- _PROMPT A_
According to the Synaphea macrophylla article, where is the species endemic?
- _PROMPT B_
Quote the Synaphea macrophylla article word for word, starting at "Synaphea macrophylla is" and ending at "and oval fruit.".

- _PASSAGE FOR REVIEW_
###
Synaphea macrophylla
- Conservation status: Priority One — Poorly Known Taxa (DEC)

Scientific classification
- Kingdom: Plantae
- Clade: Tracheophytes
- Clade: Angiosperms
- Clade: Eudicots
- Order: Proteales
- Family: Proteaceae
- Genus: Synaphea
- Species: S. macrophylla
- Binomial name: Synaphea macrophylla A.S.George

= Synaphea macrophylla =

- Genus: Synaphea
- Species: macrophylla
- Authority: A.S.George
- Conservation status: P1

Species of Australian shrub in the family Proteaceae

Synaphea macrophylla is a species of flowering plant in the family Proteaceae and is endemic to a restricted area in south-west of Western Australia. It is a low-lying shrub covered with soft hairs, fan-shaped, more or less flat or concave, simple or lobed leaves, spikes of moderately crowded yellow flowers, and oval fruit.
###
- _RECORD SET_

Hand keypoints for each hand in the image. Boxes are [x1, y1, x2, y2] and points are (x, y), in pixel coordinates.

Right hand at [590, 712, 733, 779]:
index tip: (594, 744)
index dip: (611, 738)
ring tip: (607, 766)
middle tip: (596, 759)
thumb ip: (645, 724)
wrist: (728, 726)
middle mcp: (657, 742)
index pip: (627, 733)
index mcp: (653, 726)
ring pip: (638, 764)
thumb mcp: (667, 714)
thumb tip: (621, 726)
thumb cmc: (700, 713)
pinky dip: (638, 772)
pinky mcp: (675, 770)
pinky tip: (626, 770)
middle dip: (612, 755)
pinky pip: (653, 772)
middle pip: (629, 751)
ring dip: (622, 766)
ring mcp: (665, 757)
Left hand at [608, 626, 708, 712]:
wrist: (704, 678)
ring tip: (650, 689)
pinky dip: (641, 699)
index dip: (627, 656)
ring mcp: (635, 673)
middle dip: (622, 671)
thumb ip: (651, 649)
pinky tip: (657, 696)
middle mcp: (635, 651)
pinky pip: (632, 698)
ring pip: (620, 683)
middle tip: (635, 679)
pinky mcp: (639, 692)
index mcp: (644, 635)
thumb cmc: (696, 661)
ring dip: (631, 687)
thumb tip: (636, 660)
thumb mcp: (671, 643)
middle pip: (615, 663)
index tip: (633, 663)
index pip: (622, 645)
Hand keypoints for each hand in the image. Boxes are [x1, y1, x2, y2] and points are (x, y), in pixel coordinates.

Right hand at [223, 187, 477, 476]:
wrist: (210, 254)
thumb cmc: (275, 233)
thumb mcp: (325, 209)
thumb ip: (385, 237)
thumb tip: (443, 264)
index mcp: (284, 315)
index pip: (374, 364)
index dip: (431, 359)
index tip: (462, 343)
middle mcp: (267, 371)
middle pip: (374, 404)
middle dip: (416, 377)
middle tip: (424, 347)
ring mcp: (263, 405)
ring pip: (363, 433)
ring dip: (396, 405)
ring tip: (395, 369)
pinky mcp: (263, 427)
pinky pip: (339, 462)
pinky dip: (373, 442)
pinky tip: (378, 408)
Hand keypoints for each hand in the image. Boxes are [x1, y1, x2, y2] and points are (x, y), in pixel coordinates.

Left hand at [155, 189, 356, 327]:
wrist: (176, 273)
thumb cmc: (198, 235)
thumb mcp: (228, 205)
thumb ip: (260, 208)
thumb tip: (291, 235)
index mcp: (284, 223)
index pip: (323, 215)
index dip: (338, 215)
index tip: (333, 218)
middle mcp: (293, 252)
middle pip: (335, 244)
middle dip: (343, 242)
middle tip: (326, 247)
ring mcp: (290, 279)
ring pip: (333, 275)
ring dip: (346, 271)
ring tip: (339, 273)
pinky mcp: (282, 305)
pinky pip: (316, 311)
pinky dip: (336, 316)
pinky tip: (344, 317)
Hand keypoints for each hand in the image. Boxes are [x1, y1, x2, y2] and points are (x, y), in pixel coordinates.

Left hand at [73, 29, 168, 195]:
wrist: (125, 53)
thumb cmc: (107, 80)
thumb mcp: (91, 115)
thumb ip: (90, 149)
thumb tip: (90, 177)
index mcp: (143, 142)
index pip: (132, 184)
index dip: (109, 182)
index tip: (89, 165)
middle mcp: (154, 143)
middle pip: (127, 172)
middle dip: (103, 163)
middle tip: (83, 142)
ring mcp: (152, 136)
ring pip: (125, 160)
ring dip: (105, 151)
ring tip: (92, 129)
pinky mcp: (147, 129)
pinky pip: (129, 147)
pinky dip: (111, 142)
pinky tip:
###
- _TASK RESPONSE A_
To a restricted area in the south-west of Western Australia.

- _TASK RESPONSE B_
Synaphea macrophylla is a species of flowering plant in the family Proteaceae and is endemic to a restricted area in south-west of Western Australia. It is a low-lying shrub covered with soft hairs, fan-shaped, more or less flat or concave, simple or lobed leaves, spikes of moderately crowded yellow flowers, and oval fruit.